Accordingly, the volumetric efficiency of the prismatic battery 30
of FIGS. 6-8 enables the same advantages as those afforded the
prismatic battery that was disclosed when referring earlier to
FIGS. 1-5.
[0030] Each battery cell 32 of prismatic battery 30 includes a
flexible cathode electrode plate 44 and a flexible anode electrode
plate 46, each of which being preferably manufactured from a thin,
electrically-conductive (e.g., a lead, lead alloy or nickel)
current carrying metal foil. The cathode and anode electrode plates
44 and 46 are wound prismatically around a solid oval core 48 that
is manufactured from an electrical insulator (e.g., plastic). As is
best shown in FIG. 7, the windings of the cathode and anode
electrode plates 44 and 46 which extend continuously around the
oval core 48 of cell 32 alternate so as to lie one inside the
other. The precise number of alternating electrode plate windings
illustrated in the drawing is for the purpose of example only.

* _Instructions to follow_: Rename "flexible" to "pliable" in the battery passage, and write out the part from "Accordingly, the volumetric" up to and including "alloy or nickel)" with that change made.

* _Recorded information_:
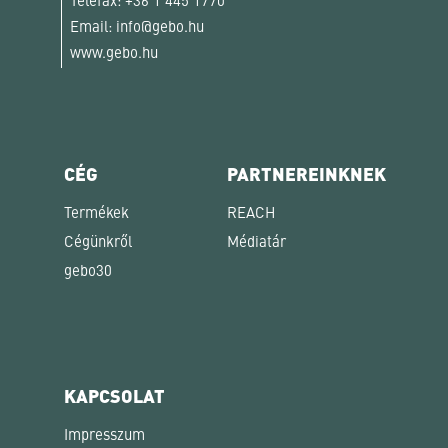
Telefax:
+36 1 445 1770
Email:
info@gebo.hu
www.gebo.hu
CÉG
PARTNEREINKNEK
Termékek
REACH
Cégünkről
Médiatár
gebo30
KAPCSOLAT
Impresszum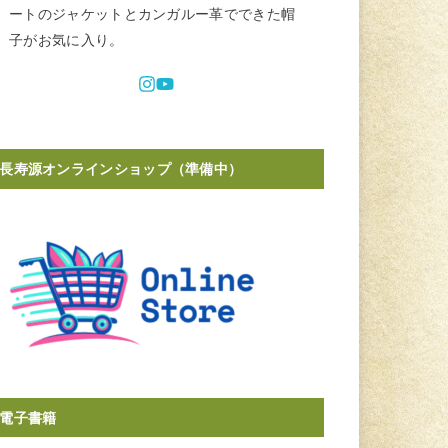
ートのジャケットとカンガルー革でできた帽
子がお気に入り。
長寿源オンラインショップ（準備中）
電子書籍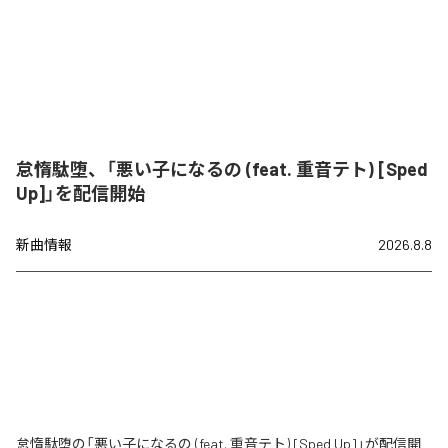
怠惰駄堕、「悪い子になるの (feat. 重音テト) [Sped
Up]」を配信開始
新曲情報
2026.8.8
怠惰駄堕の「悪い子になるの (feat. 重音テト) [Sped Up]」が配信開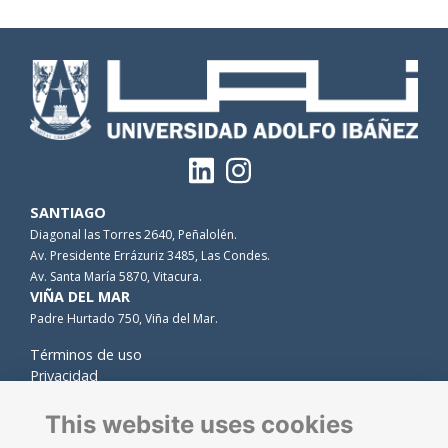
SANTIAGO
Diagonal las Torres 2640, Peñalolén.
Av. Presidente Errázuriz 3485, Las Condes.
Av. Santa María 5870, Vitacura.
VIÑA DEL MAR
Padre Hurtado 750, Viña del Mar.
Términos de uso
Privacidad
Cookies
Contacto
This website uses cookies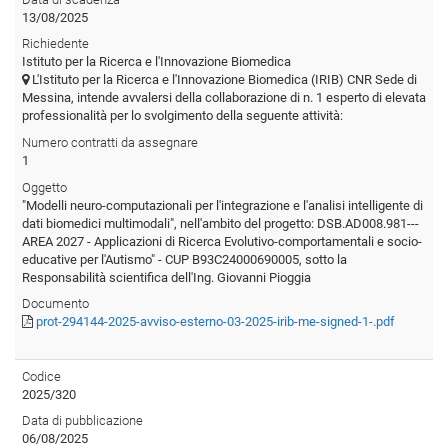
13/08/2025
Richiedente
Istituto per la Ricerca e l'Innovazione Biomedica
L'Istituto per la Ricerca e l'Innovazione Biomedica (IRIB) CNR Sede di
Messina, intende avvalersi della collaborazione di n. 1 esperto di elevata
professionalità per lo svolgimento della seguente attività:
Numero contratti da assegnare
1
Oggetto
"Modelli neuro-computazionali per l'integrazione e l'analisi intelligente di
dati biomedici multimodali", nell'ambito del progetto: DSB.AD008.981---
AREA 2027 - Applicazioni di Ricerca Evolutivo-comportamentali e socio-
educative per l'Autismo" - CUP B93C24000690005, sotto la
Responsabilità scientifica dell'Ing. Giovanni Pioggia
Documento
prot-294144-2025-avviso-esterno-03-2025-irib-me-signed-1-.pdf
Codice
2025/320
Data di pubblicazione
06/08/2025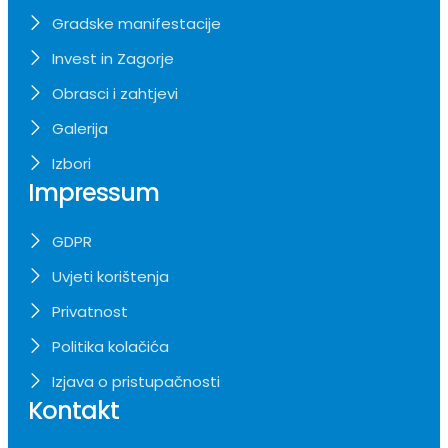
Gradske manifestacije
Invest in Zagorje
Obrasci i zahtjevi
Galerija
Izbori
Impressum
GDPR
Uvjeti korištenja
Privatnost
Politika kolačića
Izjava o pristupačnosti
Kontakt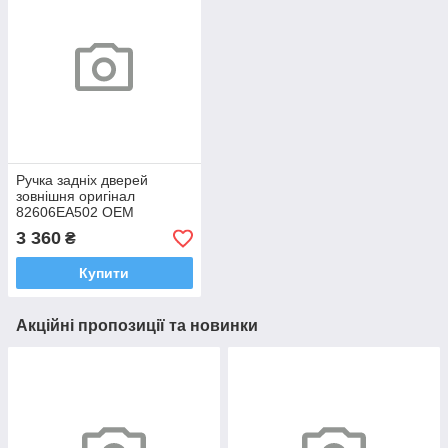
Ручка задніх дверей
зовнішня оригінал
82606EA502 OEM
82606EA502 Ніссан
3 360
₴
Патфайндер Навара
2004-2015
Купити
Акційні пропозиції та новинки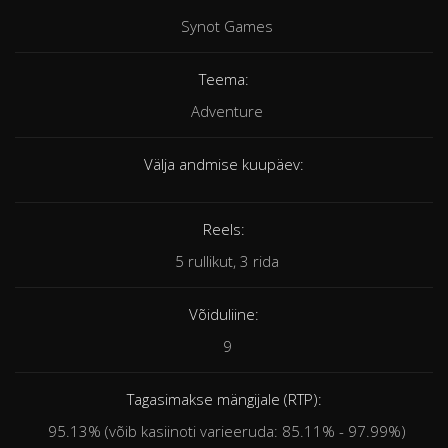
Synot Games
Teema:
Adventure
Välja andmise kuupäev:
Reels:
5 rullikut, 3 rida
Võiduliine:
9
Tagasimakse mängijale (RTP):
95.13% (võib kasiinoti varieeruda: 85.11% - 97.99%)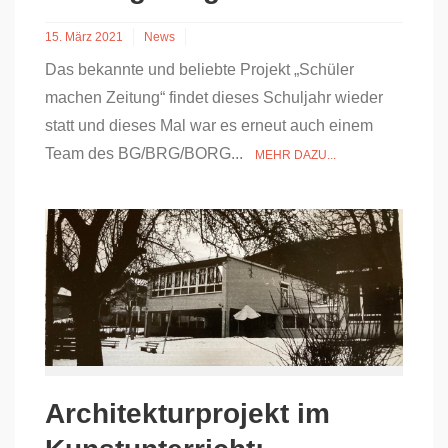
15. März 2021
News
Das bekannte und beliebte Projekt „Schüler
machen Zeitung“ findet dieses Schuljahr wieder
statt und dieses Mal war es erneut auch einem
Team des BG/BRG/BORG...
MEHR DAZU...
Architekturprojekt im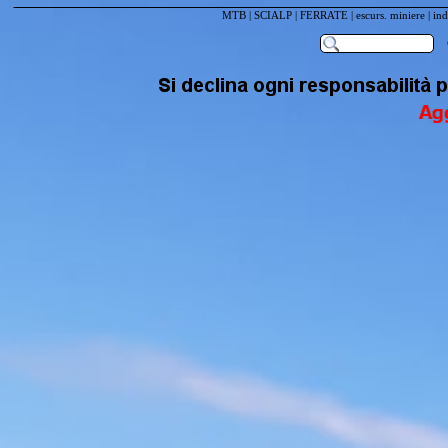
MTB
|
SCIALP
|
FERRATE
|
escurs. miniere
|
ind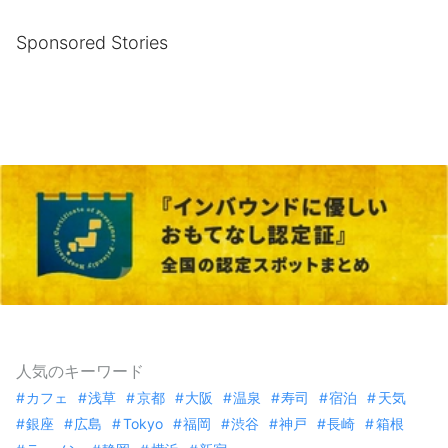
Sponsored Stories
人気のキーワード
カフェ
浅草
京都
大阪
温泉
寿司
宿泊
天気
銀座
広島
Tokyo
福岡
渋谷
神戸
長崎
箱根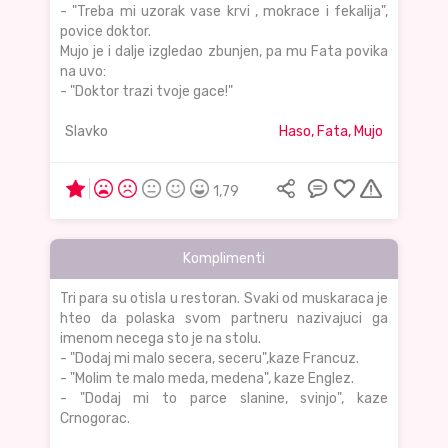
- "Treba mi uzorak vase krvi , mokrace i fekalija",
povice doktor.
Mujo je i dalje izgledao zbunjen, pa mu Fata povika
na uvo:
- "Doktor trazi tvoje gace!"
Slavko
Haso, Fata, Mujo
1,79
Komplimenti
Tri para su otisla u restoran. Svaki od muskaraca je
hteo da polaska svom partneru nazivajuci ga
imenom necega sto je na stolu.
- "Dodaj mi malo secera, seceru",kaze Francuz.
- "Molim te malo meda, medena", kaze Englez.
- "Dodaj mi to parce slanine, svinjo", kaze
Crnogorac.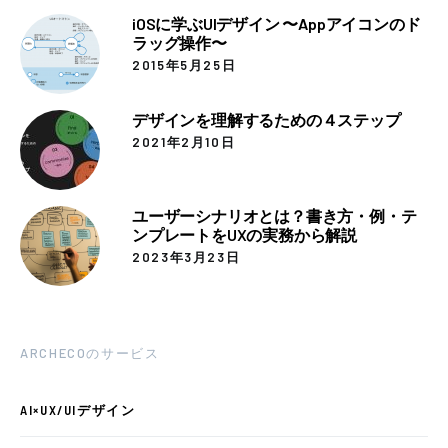
iOSに学ぶUIデザイン 〜Appアイコンのド
ラッグ操作〜
2015年5月25日
デザインを理解するための４ステップ
2021年2月10日
ユーザーシナリオとは？書き方・例・テ
ンプレートをUXの実務から解説
2023年3月23日
ARCHECOのサービス
AI×UX/UIデザイン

* _Output for this task_:
Accordingly, the volumetric efficiency of the prismatic battery 30
of FIGS. 6-8 enables the same advantages as those afforded the
prismatic battery that was disclosed when referring earlier to
FIGS. 1-5.
[0030] Each battery cell 32 of prismatic battery 30 includes a
pliable cathode electrode plate 44 and a pliable anode electrode
plate 46, each of which being preferably manufactured from a thin,
electrically-conductive (e.g., a lead, lead alloy or nickel)